2. Doelstellingen van het wetsvoorstel

Het komt de CDA-fractieleden voor dat de regering bij de wens tot regulering meermaals uitgaat van niet-gesubstantieerde verwachtingen. Een van die verwachtingen is dat de massaliteit van het illegale aanbod afneemt wanneer er een legaal aanbod mogelijk wordt gemaakt.3 Elders stelt de regering te verwachten dat er 40–50 legale aanbieders zich zullen melden in het geval dit wetsvoorstel tot wet wordt.4 Waarop baseert de regering die verwachtingen? Wanneer het aanbod nu inderdaad zo massaal is, vermindert de massaliteit dan door de verwachte legale aanbieders? Is de regering ervan overtuigd dat het aantal illegale aanbieders eenvoudig stabiel blijft? De voornoemde leden zijn benieuwd naar een analyse hieromtrent.

• OPDRACHT
Schrijf alle vragen op die de CDA-fractieleden in de tekst over de doelstellingen van het wetsvoorstel aan de regering stellen.

• Rijen uit de dataset
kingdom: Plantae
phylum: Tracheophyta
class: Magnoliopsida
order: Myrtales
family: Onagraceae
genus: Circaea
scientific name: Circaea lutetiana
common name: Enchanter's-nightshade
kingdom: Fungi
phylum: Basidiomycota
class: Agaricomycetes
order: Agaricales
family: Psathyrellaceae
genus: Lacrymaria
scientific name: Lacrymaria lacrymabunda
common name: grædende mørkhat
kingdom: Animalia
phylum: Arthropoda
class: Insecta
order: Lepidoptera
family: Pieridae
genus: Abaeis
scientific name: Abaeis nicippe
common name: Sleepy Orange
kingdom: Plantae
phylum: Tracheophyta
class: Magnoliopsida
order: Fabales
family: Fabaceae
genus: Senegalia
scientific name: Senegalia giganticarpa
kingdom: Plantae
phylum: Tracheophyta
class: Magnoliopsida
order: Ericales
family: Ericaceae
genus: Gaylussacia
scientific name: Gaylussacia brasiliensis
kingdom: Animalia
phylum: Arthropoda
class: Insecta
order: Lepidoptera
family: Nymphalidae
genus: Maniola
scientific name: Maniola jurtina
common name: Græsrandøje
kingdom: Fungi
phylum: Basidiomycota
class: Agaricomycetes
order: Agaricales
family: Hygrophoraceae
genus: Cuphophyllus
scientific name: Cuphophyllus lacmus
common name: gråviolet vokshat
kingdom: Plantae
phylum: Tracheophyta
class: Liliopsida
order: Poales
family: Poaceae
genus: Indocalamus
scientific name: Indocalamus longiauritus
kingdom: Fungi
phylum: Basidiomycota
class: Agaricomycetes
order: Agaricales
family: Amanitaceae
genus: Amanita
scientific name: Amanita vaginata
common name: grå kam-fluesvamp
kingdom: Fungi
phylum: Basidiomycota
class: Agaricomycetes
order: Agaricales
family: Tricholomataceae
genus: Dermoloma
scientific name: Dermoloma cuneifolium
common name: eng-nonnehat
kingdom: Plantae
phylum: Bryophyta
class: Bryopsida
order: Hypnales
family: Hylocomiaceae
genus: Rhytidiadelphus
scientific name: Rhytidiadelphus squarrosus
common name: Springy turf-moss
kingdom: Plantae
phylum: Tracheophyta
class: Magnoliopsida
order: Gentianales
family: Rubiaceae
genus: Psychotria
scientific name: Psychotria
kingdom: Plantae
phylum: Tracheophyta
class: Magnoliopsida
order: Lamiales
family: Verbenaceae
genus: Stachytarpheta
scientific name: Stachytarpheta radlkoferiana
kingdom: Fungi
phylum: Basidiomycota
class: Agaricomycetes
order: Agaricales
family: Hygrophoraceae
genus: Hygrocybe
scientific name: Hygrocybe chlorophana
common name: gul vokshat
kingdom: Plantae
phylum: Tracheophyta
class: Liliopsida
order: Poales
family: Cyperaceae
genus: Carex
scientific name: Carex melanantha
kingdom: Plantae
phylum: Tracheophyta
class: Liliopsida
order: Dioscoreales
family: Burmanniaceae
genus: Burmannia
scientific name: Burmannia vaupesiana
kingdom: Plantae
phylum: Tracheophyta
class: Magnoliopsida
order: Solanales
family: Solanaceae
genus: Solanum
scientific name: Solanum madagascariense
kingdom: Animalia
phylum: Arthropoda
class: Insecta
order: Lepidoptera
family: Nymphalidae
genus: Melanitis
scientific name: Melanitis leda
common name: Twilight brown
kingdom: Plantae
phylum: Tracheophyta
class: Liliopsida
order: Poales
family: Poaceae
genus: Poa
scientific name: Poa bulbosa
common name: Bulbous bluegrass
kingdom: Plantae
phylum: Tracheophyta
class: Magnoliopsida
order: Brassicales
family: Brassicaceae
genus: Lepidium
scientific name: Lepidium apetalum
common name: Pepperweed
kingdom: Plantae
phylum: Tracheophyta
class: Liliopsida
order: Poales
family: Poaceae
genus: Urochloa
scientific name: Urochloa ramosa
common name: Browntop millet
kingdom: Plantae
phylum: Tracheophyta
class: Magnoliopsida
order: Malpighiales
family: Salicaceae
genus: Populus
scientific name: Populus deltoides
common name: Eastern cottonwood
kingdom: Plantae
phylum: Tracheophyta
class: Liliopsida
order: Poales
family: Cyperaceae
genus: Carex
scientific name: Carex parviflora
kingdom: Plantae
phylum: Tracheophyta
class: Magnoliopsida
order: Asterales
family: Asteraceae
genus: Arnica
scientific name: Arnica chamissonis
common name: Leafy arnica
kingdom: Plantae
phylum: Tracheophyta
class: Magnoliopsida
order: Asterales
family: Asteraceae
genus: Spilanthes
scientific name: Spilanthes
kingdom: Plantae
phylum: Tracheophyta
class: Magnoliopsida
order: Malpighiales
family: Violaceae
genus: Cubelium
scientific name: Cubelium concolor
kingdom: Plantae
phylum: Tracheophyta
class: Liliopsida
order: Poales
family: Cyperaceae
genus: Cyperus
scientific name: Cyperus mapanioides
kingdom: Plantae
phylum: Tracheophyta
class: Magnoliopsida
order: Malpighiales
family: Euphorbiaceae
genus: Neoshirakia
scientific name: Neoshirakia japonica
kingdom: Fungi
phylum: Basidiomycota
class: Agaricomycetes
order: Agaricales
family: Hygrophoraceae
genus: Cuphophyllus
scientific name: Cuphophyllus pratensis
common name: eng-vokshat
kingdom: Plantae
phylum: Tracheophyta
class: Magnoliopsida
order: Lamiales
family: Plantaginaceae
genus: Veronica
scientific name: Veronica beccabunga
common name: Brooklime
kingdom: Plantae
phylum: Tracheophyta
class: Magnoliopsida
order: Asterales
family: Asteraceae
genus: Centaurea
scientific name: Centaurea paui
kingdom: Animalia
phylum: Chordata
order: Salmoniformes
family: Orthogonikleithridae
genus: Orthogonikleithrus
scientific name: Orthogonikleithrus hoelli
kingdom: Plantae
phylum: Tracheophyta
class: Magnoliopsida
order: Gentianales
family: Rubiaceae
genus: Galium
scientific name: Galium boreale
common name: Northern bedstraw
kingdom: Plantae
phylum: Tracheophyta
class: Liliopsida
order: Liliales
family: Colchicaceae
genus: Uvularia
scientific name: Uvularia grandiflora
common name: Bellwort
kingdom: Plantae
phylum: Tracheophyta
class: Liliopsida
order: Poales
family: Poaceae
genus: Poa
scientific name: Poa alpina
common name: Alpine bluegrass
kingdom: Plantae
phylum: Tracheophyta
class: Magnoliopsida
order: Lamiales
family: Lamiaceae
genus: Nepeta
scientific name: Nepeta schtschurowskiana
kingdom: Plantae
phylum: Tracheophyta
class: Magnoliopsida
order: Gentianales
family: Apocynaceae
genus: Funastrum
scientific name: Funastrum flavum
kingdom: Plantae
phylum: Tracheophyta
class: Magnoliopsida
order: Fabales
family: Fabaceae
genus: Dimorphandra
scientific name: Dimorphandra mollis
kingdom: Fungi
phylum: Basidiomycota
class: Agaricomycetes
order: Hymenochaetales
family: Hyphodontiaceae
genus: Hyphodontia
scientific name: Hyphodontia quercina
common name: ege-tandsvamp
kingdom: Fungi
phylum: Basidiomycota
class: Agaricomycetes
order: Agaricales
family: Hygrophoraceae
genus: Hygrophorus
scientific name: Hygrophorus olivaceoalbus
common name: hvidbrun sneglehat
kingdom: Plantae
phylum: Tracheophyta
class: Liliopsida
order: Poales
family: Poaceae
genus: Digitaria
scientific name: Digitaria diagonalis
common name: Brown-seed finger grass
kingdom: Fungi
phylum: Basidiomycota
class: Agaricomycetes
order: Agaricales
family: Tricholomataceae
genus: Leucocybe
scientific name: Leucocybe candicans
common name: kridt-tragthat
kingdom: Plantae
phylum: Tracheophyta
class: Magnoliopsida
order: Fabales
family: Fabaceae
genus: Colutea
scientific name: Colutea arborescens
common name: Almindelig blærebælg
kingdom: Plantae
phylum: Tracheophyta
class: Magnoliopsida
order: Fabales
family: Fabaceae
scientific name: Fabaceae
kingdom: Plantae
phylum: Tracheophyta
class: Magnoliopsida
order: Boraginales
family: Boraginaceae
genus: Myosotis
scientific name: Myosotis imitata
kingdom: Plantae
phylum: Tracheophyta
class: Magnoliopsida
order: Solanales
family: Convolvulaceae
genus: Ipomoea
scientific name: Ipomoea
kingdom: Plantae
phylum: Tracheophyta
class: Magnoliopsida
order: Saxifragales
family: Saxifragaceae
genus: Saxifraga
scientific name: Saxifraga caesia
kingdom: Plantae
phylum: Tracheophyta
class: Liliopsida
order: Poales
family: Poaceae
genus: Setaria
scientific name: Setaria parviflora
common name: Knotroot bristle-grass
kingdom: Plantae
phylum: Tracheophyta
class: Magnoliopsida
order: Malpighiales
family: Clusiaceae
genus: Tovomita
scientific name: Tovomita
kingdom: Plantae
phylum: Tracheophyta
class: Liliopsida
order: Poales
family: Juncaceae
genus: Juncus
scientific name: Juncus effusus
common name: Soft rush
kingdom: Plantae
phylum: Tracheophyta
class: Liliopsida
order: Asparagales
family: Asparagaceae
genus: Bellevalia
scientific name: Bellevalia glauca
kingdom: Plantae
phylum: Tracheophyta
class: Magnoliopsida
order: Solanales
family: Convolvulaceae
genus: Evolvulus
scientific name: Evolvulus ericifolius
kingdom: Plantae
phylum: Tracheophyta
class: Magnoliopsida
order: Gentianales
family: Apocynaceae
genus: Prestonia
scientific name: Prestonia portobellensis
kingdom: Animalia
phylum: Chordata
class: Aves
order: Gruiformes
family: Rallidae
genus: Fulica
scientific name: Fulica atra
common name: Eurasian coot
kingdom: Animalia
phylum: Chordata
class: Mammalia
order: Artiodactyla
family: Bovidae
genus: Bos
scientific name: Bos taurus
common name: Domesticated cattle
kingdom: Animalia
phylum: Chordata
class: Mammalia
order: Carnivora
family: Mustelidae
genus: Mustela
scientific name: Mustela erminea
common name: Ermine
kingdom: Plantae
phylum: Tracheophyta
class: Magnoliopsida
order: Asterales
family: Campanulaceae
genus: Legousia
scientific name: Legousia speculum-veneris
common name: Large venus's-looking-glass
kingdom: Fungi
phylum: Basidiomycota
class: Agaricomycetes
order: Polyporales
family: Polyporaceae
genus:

• ANTWOORD
- Waarop baseert de regering die verwachtingen?
- Wanneer het aanbod nu inderdaad zo massaal is, vermindert de massaliteit dan door de verwachte legale aanbieders?
- Is de regering ervan overtuigd dat het aantal illegale aanbieders eenvoudig stabiel blijft?